Como se sabe, el artículo 8.4 del Estatuto de los Trabajadores establece la obligación para el empresario de entregar a la representación de los trabajadores, en el plazo no superior a diez días desde su formalización, una copia básica de todos los contratos que deban realizarse por escrito -a excepción de los contratos de alta dirección sobre los que únicamente se establece el deber de notificación- con el fin de comprobar la adecuación del contenido del contrato a la legalidad vigente. La copia básica contendrá todos los datos del contrato a excepción del número del documento nacional de identidad o del número de identidad de extranjero, el domicilio, el estado civil, y cualquier otro que pudiera afectar a la intimidad personal.
¿Es lícito que en la copia de los contratos no conste el salario real pactado?
Pues bien, la Sala de lo Social de la Audiencia Nacional ha dictado con fecha 18 de octubre de 2019 una sentencia en la que se discute nuevamente sobre el contenido de las copias básicas de los contratos de trabajo, pero tan solo en lo que respecta a una determinada cuestión. En concreto, se plantea si es lícito o no que en la copia básica de los contratos que se entrega a la representación legal de los trabajadores no conste el salario real pactado, sino que figuren expresiones tales como “Según Convenio” o “Según pacto”, o que figure el salario mínimo del convenio, si este no es el real.
Nos parece una sentencia interesante, ya que en muchas ocasiones las empresas optan por no reflejar en los contratos de trabajo el salario real pactado con los trabajadores, sino que utilizan fórmulas genéricas como las expresadas anteriormente, siendo la más habitual la expresión “según convenio”, y, en consecuencia, en las correspondientes copias básicas no figura tampoco la retribución real pactada entre empresa y trabajador.
En el caso que analiza la sentencia, la empresa entrega a los representantes de los trabajadores las copias básicas de los contratos en las que se hace constar el nombre del trabajador contratado, la duración del contrato, su objeto, el grupo o categoría profesional en que se le encuadra, el centro de trabajo donde debe prestar sus servicios, la fecha de finalización, la normativa específica aplicable y la duración del periodo de prueba pactado. Pero, en relación con el salario, se limita a reproducir el contenido de los contratos originales, que utilizan las expresiones ya citadas de «según convenio», «según pacto», o “salario mínimo del convenio”. El Sindicato FICA-UGT plantea demanda de Conflicto Colectivo contra la empresa y solicita que se declare el derecho a que la copia básica de los contratos que la empresa entrega a los representantes de los trabajadores debe contener el salario real pactado.
La Sala de lo Social de la Audiencia Nacional desestima la demanda y absuelve a la empresa demandada. Pero ¿en qué se basa? La Audiencia Nacional justifica su fallo amparándose en la jurisprudencia del Tribunal Supremo en esta materia expuesta, entre otras, en sus sentencias de 24 de marzo de 1998 y 19 de febrero de 2009, y afirma lo siguiente:
- El empresario no está obligado a suministrar datos distintos de los que figuran en el documento original. Es más, si así lo hiciera no cumpliría el precepto.

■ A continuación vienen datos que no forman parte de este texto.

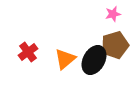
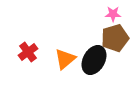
pink star: rotated 14 degrees clockwise
brown pentagon: moved 7 px up
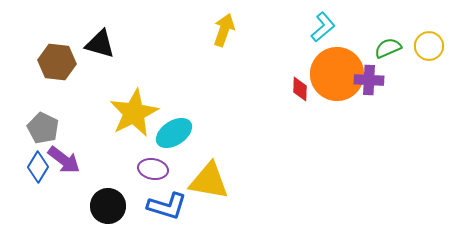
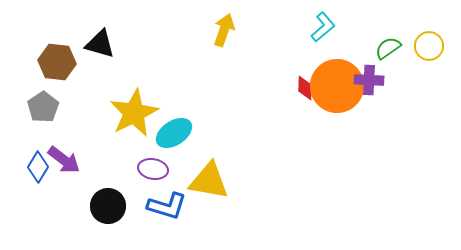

- El mandato legal excluye del deber de comunicar la copia básica, respecto a determinados contratos (los de alta dirección) y determinados datos (los estrictamente personales), pero en ningún punto amplia la obligación de suministrar al comité de empresa datos que no figuran en el contrato original.
- El sindicato demandante no ha podido acreditar que, en los casos en los que la empresa hacía constar en los contratos de trabajo y, posteriormente, en las copias básicas, un salario concreto, éste no fuese real.
Por todo ello, en opinión de la Audiencia Nacional, la información facilitada por la empresa cumple con las exigencias que establece el artículo 8.4 del Estatuto de los Trabajadores, sin que, por tanto, deba añadir en las copias básicas el salario pactado con los trabajadores que no refleja en sus correspondientes contratos de trabajo.
Derecho a la información de los representantes de los trabajadores y delegados sindicales
Al margen de la cuestión principal analizada, la sentencia tiene la oportunidad también de plantearse otra cuestión, como es la de si el derecho a la información de los representantes de los trabajadores y, en particular, a la entrega de las copias básicas de los contratos, se atribuye también a los delegados sindicales (artículo 10.3.1º de la Ley Orgánica de Libertad Sindical). La Audiencia, con apoyo de sentencias del Tribunal Constitucional, en especial la 213/2002, de 11 de noviembre, reconoce con rotundidad la extensión del citado derecho a los delegados sindicales, como requisito necesario para el desarrollo de su actividad sindical.